- Job item
From the first line to the last, output the records exactly and drop any images.

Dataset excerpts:
▼
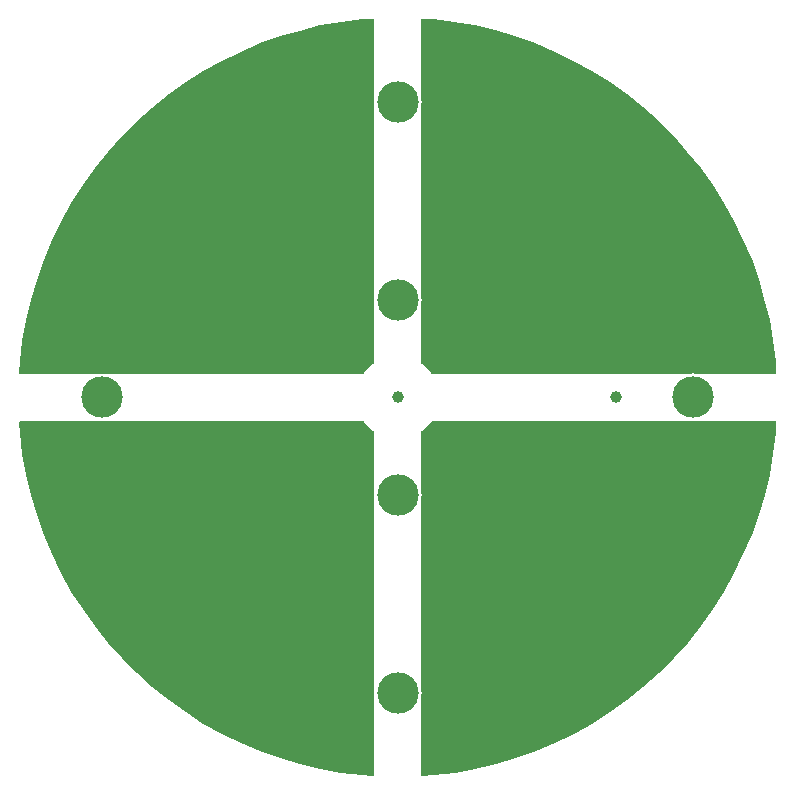
<source format=gtl>
%FSTAX23Y23*%
%MOIN*%
%SFA1B1*%

%IPPOS*%
%ADD14C,0.137800*%
%ADD15C,0.066930*%
%ADD16C,0.039370*%
%LNstator-1*%
%LPD*%
G36*
X03778Y03013D02*
X03792Y02997D01*
X03808Y02983*
X03811Y02981*
Y02775*
X0381Y0277*
X03811Y02764*
Y02116*
X0381Y0211*
X03811Y02105*
Y01835*
X03807Y01832*
X0377Y01834*
X03701Y01843*
X03632Y01855*
X03564Y01871*
X03497Y01891*
X03431Y01915*
X03366Y01942*
X03304Y01972*
X03242Y02007*
X03183Y02044*
X03126Y02085*
X03072Y02128*
X0302Y02175*
X0297Y02224*
X02924Y02276*
X0288Y02331*
X02839Y02388*
X02802Y02447*
X02768Y02508*
X02737Y02571*
X0271Y02636*
X02686Y02701*
X02667Y02768*
X0265Y02836*
X02638Y02905*
X0263Y02975*
X02627Y03012*
X0263Y03016*
X029*
X02905Y03015*
X02911Y03016*
X03776*
X03778Y03013*
G37*
G36*
X03811Y04354D02*
Y04084D01*
X0381Y04079*
X03811Y04073*
Y03425*
X0381Y03419*
X03811Y03414*
Y03208*
X03808Y03206*
X03792Y03192*
X03778Y03176*
X03776Y03173*
X02911*
X02905Y03174*
X029Y03173*
X0263*
X02627Y03177*
X02629Y03214*
X02638Y03283*
X0265Y03352*
X02666Y0342*
X02686Y03487*
X0271Y03553*
X02737Y03618*
X02767Y0368*
X02802Y03742*
X02839Y03801*
X0288Y03858*
X02923Y03912*
X0297Y03964*
X03019Y04014*
X03071Y0406*
X03126Y04104*
X03183Y04145*
X03242Y04182*
X03303Y04216*
X03366Y04247*
X03431Y04274*
X03496Y04298*
X03563Y04317*
X03631Y04334*
X037Y04346*
X0377Y04354*
X03807Y04357*
X03811Y04354*
G37*
G36*
X05152Y03012D02*
X0515Y02975D01*
X05141Y02906*
X05129Y02837*
X05113Y02769*
X05093Y02702*
X05069Y02636*
X05042Y02571*
X05012Y02509*
X04977Y02447*
X0494Y02388*
X04899Y02331*
X04856Y02277*
X04809Y02225*
X0476Y02175*
X04708Y02129*
X04653Y02085*
X04596Y02044*
X04537Y02007*
X04476Y01973*
X04413Y01942*
X04349Y01915*
X04283Y01891*
X04216Y01872*
X04148Y01855*
X04079Y01843*
X04009Y01835*
X03972Y01832*
X03968Y01835*
Y02105*
X03969Y0211*
X03968Y02116*
Y02764*
X03969Y0277*
X03968Y02775*
Y02981*
X03971Y02983*
X03987Y02997*
X04001Y03013*
X04003Y03016*
X04868*
X04874Y03015*
X04879Y03016*
X05149*
X05152Y03012*
G37*
G36*
X04009Y04355D02*
X04078Y04346D01*
X04147Y04334*
X04215Y04318*
X04282Y04298*
X04348Y04274*
X04413Y04247*
X04475Y04217*
X04537Y04182*
X04596Y04145*
X04653Y04104*
X04707Y04061*
X04759Y04014*
X04809Y03965*
X04855Y03913*
X04899Y03858*
X0494Y03801*
X04977Y03742*
X05011Y03681*
X05042Y03618*
X05069Y03554*
X05093Y03488*
X05112Y03421*
X05129Y03353*
X05141Y03284*
X05149Y03214*
X05152Y03177*
X05149Y03173*
X04879*
X04874Y03174*
X04868Y03173*
X04003*
X04001Y03176*
X03987Y03192*
X03971Y03206*
X03968Y03208*
Y03414*
X03969Y03419*
X03968Y03425*
Y04073*
X03969Y04079*
X03968Y04084*
Y04354*
X03972Y04357*
X04009Y04355*
G37*
G54D14*
X0389Y03419D03*
X02905Y03095D03*
X0389Y04079D03*
X04874Y03095D03*
X0389Y0211D03*
Y0277D03*
G54D15*
X04585Y02399D03*
X03194D03*
Y0379D03*
X04585D03*
G54D16*
X04618Y03095D03*
X0389D03*
M02*
</source>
▲
- Solution to this exercise
<source format=gtl>
%FSTAX23Y23*%
%MOIN*%
%SFA1B1*%

%IPPOS*%
%ADD14C,0.137800*%
%ADD15C,0.066930*%
%ADD16C,0.039370*%
%LNstator-1*%
%LPD*%
G36*
X03778Y03013D02*
X03792Y02997D01*
X03808Y02983*
X03811Y02981*
Y02775*
X0381Y0277*
X03811Y02764*
Y02116*
X0381Y0211*
X03811Y02105*
Y01835*
X03807Y01832*
X0377Y01834*
X03701Y01843*
X03632Y01855*
X03564Y01871*
X03497Y01891*
X03431Y01915*
X03366Y01942*
X03304Y01972*
X03242Y02007*
X03183Y02044*
X03126Y02085*
X03072Y02128*
X0302Y02175*
X0297Y02224*
X02924Y02276*
X0288Y02331*
X02839Y02388*
X02802Y02447*
X02768Y02508*
X02737Y02571*
X0271Y02636*
X02686Y02701*
X02667Y02768*
X0265Y02836*
X02638Y02905*
X0263Y02975*
X02627Y03012*
X0263Y03016*
X029*
X02905Y03015*
X02911Y03016*
X03776*
X03778Y03013*
G37*
G36*
X03811Y04354D02*
Y04084D01*
X0381Y04079*
X03811Y04073*
Y03425*
X0381Y03419*
X03811Y03414*
Y03208*
X03808Y03206*
X03792Y03192*
X03778Y03176*
X03776Y03173*
X02911*
X02905Y03174*
X029Y03173*
X0263*
X02627Y03177*
X02629Y03214*
X02638Y03283*
X0265Y03352*
X02666Y0342*
X02686Y03487*
X0271Y03553*
X02737Y03618*
X02767Y0368*
X02802Y03742*
X02839Y03801*
X0288Y03858*
X02923Y03912*
X0297Y03964*
X03019Y04014*
X03071Y0406*
X03126Y04104*
X03183Y04145*
X03242Y04182*
X03303Y04216*
X03366Y04247*
X03431Y04274*
X03496Y04298*
X03563Y04317*
X03631Y04334*
X037Y04346*
X0377Y04354*
X03807Y04357*
X03811Y04354*
G37*
G36*
X05152Y03012D02*
X0515Y02975D01*
X05141Y02906*
X05129Y02837*
X05113Y02769*
X05093Y02702*
X05069Y02636*
X05042Y02571*
X05012Y02509*
X04977Y02447*
X0494Y02388*
X04899Y02331*
X04856Y02277*
X04809Y02225*
X0476Y02175*
X04708Y02129*
X04653Y02085*
X04596Y02044*
X04537Y02007*
X04476Y01973*
X04413Y01942*
X04349Y01915*
X04283Y01891*
X04216Y01872*
X04148Y01855*
X04079Y01843*
X04009Y01835*
X03972Y01832*
X03968Y01835*
Y02105*
X03969Y0211*
X03968Y02116*
Y02764*
X03969Y0277*
X03968Y02775*
Y02981*
X03971Y02983*
X03987Y02997*
X04001Y03013*
X04003Y03016*
X04868*
X04874Y03015*
X04879Y03016*
X05149*
X05152Y03012*
G37*
G36*
X04009Y04355D02*
X04078Y04346D01*
X04147Y04334*
X04215Y04318*
X04282Y04298*
X04348Y04274*
X04413Y04247*
X04475Y04217*
X04537Y04182*
X04596Y04145*
X04653Y04104*
X04707Y04061*
X04759Y04014*
X04809Y03965*
X04855Y03913*
X04899Y03858*
X0494Y03801*
X04977Y03742*
X05011Y03681*
X05042Y03618*
X05069Y03554*
X05093Y03488*
X05112Y03421*
X05129Y03353*
X05141Y03284*
X05149Y03214*
X05152Y03177*
X05149Y03173*
X04879*
X04874Y03174*
X04868Y03173*
X04003*
X04001Y03176*
X03987Y03192*
X03971Y03206*
X03968Y03208*
Y03414*
X03969Y03419*
X03968Y03425*
Y04073*
X03969Y04079*
X03968Y04084*
Y04354*
X03972Y04357*
X04009Y04355*
G37*
G54D14*
X0389Y03419D03*
X02905Y03095D03*
X0389Y04079D03*
X04874Y03095D03*
X0389Y0211D03*
Y0277D03*
G54D15*
X04585Y02399D03*
X03194D03*
Y0379D03*
X04585D03*
G54D16*
X04618Y03095D03*
X0389D03*
M02*
</source>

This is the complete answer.